I am realistic about the limitations of our current Supreme Court. But what happened to me is so offensive to the rule of law that many prominent lawyers associated with the pro-corporate, anti-regulatory Federalist Society have rallied to my side. So I believe I have a reasonably good chance.
The position of Garland’s DOJ in favor of private prosecutions almost completely conflates corporate interests with the “public good”. The DOJ should be a check on corporate power, not an instrument of it. This is particularly egregious given that Glavin made me the only lawyer in US history ever detained pre-trial on a contempt charge and that I stayed detained (including 45 days in prison) as she acted as a "government" prosecutor. She was paid by the Seward & Kissel firm, which was paid (on other cases) by Chevron. And she had the temerity to bill taxpayers at least $1 million to prosecute me on a misdemeanor that would have taken a regular prosecutor all of a few days of work had the case not been rejected.

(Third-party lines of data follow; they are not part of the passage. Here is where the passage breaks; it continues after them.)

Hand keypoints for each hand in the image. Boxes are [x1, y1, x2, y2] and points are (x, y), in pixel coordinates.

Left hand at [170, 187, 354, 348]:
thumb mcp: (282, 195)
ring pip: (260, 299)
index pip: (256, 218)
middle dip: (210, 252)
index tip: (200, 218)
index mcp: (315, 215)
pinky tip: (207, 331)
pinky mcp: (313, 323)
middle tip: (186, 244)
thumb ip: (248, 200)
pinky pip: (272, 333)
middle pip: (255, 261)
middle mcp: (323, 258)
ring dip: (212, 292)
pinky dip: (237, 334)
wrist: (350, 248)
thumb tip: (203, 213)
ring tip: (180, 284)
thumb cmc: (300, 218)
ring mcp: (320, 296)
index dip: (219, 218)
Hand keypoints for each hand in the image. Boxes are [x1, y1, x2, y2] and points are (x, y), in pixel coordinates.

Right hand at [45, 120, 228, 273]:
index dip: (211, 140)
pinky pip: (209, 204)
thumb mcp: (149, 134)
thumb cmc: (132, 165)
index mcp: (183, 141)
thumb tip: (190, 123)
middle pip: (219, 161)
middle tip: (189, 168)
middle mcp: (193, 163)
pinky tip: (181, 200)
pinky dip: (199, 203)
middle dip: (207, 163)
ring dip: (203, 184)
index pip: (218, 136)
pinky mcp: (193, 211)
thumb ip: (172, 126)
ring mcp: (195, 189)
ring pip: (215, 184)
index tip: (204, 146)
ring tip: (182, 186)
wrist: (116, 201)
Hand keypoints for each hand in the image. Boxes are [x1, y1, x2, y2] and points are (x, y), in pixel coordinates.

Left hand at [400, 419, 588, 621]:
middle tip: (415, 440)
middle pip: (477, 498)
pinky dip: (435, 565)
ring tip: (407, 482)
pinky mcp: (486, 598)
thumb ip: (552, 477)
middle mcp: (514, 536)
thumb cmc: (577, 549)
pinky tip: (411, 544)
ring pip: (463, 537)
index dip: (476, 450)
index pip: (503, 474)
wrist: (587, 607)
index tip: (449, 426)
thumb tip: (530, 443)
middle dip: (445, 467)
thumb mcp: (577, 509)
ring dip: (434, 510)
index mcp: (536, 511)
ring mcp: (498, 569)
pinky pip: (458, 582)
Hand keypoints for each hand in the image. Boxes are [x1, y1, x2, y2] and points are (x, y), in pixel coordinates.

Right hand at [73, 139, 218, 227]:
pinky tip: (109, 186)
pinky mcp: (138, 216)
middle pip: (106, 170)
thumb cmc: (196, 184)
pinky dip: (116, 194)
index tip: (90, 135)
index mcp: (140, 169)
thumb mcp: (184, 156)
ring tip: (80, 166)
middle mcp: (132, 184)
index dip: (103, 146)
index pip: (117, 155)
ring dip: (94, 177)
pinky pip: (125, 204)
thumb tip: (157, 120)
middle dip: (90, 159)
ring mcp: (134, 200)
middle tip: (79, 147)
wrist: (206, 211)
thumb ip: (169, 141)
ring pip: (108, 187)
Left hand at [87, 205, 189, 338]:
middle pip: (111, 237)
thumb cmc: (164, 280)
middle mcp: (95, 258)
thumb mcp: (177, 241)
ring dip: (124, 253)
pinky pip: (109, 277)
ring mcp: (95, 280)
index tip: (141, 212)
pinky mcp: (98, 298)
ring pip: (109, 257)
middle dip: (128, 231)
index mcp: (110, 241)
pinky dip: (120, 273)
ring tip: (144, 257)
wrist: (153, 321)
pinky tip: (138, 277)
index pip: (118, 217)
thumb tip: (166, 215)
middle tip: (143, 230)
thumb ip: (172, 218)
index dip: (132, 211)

Due to Chevron's capture of the prosecutorial apparatus in my case, and Garland’s refusal to step in and stop the private prosecution, I lost my liberty for more than ten times longer than the longest previous sentence ever given a lawyer for my supposed crime (90 days of house arrest). By the way, no lawyer in US history prior to me was ever prosecuted for my conduct, much less jailed over it. (Technically, that conduct was appealing a discovery order in a civil case — something that thousands of lawyers have done in our history without anyone of them ever being charged with a crime.)
My long detention severely impacted me and my family, not to mention the many thousands of people in the Amazon who depended on me to help fight for a clean-up of their ancestral lands. It was a brutal assault on my rights but it served Chevron's interests perfectly.
Our intensifying battle to nullify my Chevron-orchestrated misdemeanor contempt conviction "won" by Glavin in a non-jury trial overseen by the Chevron-linked Judge Preska is far from over. We will file a response to Garland’s position. We will continue to urge him to join us in fighting for justice. Ultimately, the Supreme Court will make its own decision. If that doesn't work, we will head to international courts to seek relief.
Please count on us. We will stay the course and challenge each instance of judicial hypocrisy from Chevron, the DOJ, and Attorney General Garland when and where we find it. 👊🔥👍
As an attorney I am appalled that what happened to Steve Donziger could happen in this country. It’s a mockery of the concept of justice and it was simply a case of Chevron demonstrating their power over our Federal judiciary in my opinion. Shame on Kaplan, Preska, Glavin and all judges and lawyers who took a part in this grave injustice.
Merrick Garland, by his actions and his inactions, particularly in regard to Steven Donziger, is showing us who he truly is, and it is not a pretty sight.
Can we believe that such a man will prosecute Donald Trump? I do not think so. Allowing Trump and his enablers to go freely about their business, allowing them continued involvement with the governing of this country, while Steven Donziger is allowed to be hounded by Chevron's lawyers and judges, reveals that Merrick Garland and the Biden administration are content to destroy justice in America. They are playing a fearful game, which will not end well for any of us.